Searching the material below, find each line that includes the word "date", and copy it.

※ ※ ※

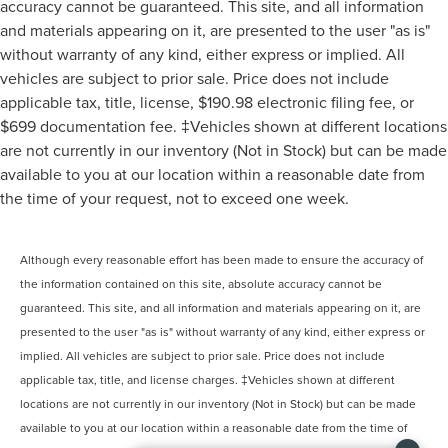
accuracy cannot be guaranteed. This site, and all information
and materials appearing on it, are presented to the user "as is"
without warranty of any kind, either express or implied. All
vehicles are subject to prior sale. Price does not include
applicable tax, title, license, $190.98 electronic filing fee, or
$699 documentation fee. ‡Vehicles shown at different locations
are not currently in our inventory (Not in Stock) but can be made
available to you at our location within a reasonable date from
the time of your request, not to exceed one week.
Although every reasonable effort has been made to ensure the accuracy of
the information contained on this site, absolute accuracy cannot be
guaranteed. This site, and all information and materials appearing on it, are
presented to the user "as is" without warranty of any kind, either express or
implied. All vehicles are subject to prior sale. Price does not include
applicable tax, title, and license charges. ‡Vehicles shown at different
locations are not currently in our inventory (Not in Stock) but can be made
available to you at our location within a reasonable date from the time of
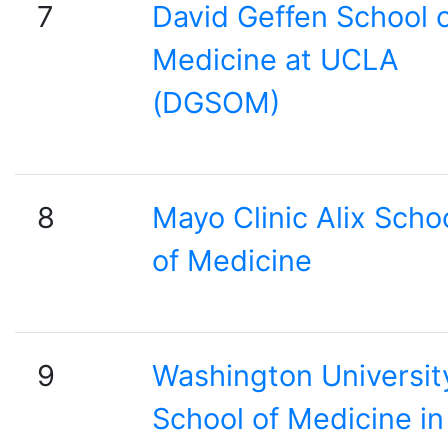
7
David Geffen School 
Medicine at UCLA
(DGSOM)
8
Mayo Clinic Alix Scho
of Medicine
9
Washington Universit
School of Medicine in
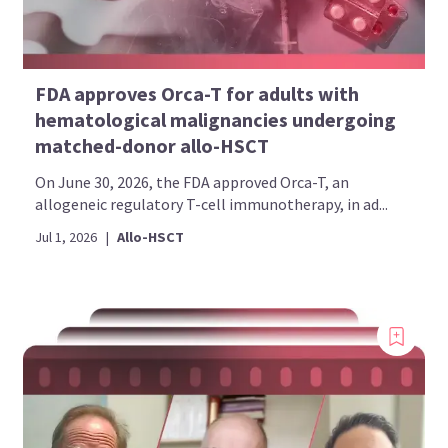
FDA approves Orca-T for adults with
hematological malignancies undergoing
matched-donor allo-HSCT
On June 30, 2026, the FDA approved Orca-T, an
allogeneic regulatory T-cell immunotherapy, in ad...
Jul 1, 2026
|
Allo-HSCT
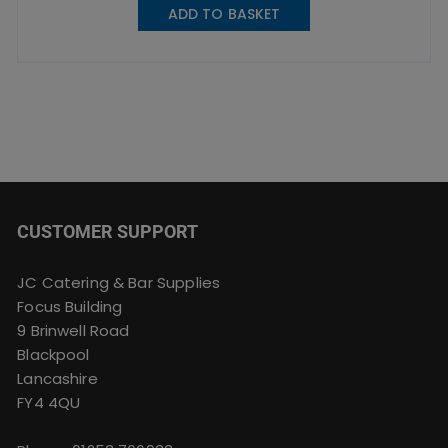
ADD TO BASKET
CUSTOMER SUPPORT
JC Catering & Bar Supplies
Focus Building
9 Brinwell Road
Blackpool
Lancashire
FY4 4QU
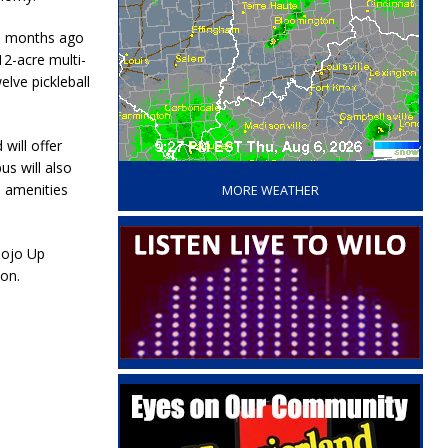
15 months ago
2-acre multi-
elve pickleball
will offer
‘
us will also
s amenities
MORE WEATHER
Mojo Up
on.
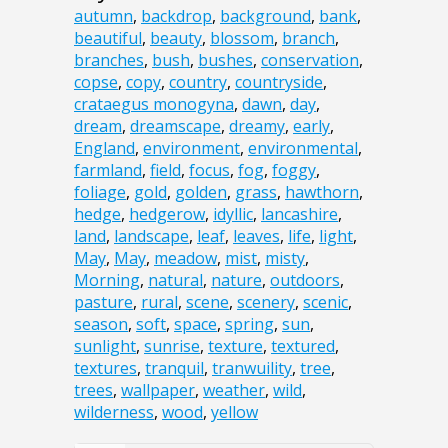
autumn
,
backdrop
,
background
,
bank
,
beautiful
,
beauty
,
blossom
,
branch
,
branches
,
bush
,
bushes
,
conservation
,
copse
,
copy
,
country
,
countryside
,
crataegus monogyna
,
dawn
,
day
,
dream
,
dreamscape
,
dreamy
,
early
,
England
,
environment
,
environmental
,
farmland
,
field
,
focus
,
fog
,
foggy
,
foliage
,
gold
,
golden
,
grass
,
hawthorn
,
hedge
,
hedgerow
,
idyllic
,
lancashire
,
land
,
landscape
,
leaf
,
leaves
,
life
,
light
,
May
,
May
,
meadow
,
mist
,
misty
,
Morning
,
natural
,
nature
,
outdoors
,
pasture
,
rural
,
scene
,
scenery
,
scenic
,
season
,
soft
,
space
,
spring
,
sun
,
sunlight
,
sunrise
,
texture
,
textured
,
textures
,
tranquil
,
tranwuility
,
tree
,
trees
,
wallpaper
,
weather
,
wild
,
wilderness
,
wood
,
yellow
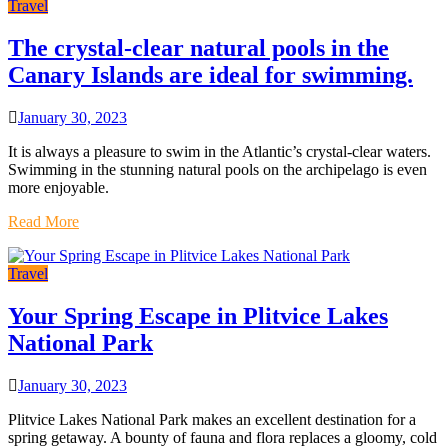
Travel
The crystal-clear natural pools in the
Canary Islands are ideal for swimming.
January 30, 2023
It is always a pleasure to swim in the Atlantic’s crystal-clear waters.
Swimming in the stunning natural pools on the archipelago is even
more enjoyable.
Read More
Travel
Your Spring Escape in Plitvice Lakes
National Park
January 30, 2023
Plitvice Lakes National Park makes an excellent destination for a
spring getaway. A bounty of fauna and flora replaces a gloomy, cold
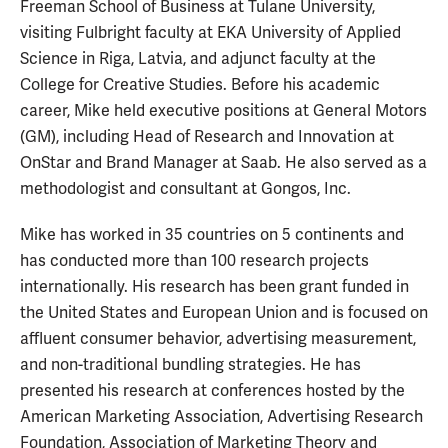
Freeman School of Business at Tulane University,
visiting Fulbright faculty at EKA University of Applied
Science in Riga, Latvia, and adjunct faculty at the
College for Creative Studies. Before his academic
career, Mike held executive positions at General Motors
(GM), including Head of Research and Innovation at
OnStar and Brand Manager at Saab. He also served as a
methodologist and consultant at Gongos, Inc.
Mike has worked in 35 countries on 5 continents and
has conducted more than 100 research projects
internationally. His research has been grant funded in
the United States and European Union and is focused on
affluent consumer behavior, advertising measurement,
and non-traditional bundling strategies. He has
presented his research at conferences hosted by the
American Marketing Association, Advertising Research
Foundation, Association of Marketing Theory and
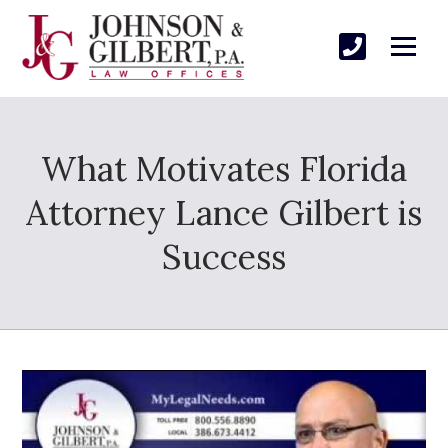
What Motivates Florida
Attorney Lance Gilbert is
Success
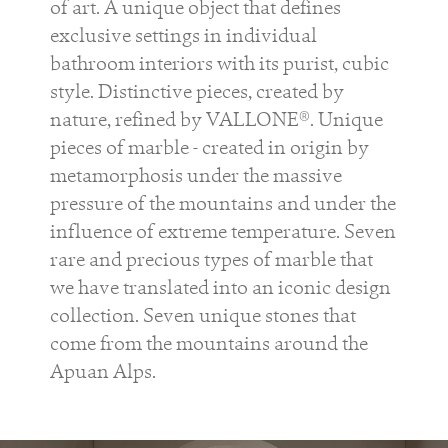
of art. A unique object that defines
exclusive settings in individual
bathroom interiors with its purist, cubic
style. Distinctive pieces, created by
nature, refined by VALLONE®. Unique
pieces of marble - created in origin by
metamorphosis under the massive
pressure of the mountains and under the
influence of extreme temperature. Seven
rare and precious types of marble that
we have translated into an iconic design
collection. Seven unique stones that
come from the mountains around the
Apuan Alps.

※ ※ ※

Response box:
available to you at our location within a reasonable date from
available to you at our location within a reasonable date from the time of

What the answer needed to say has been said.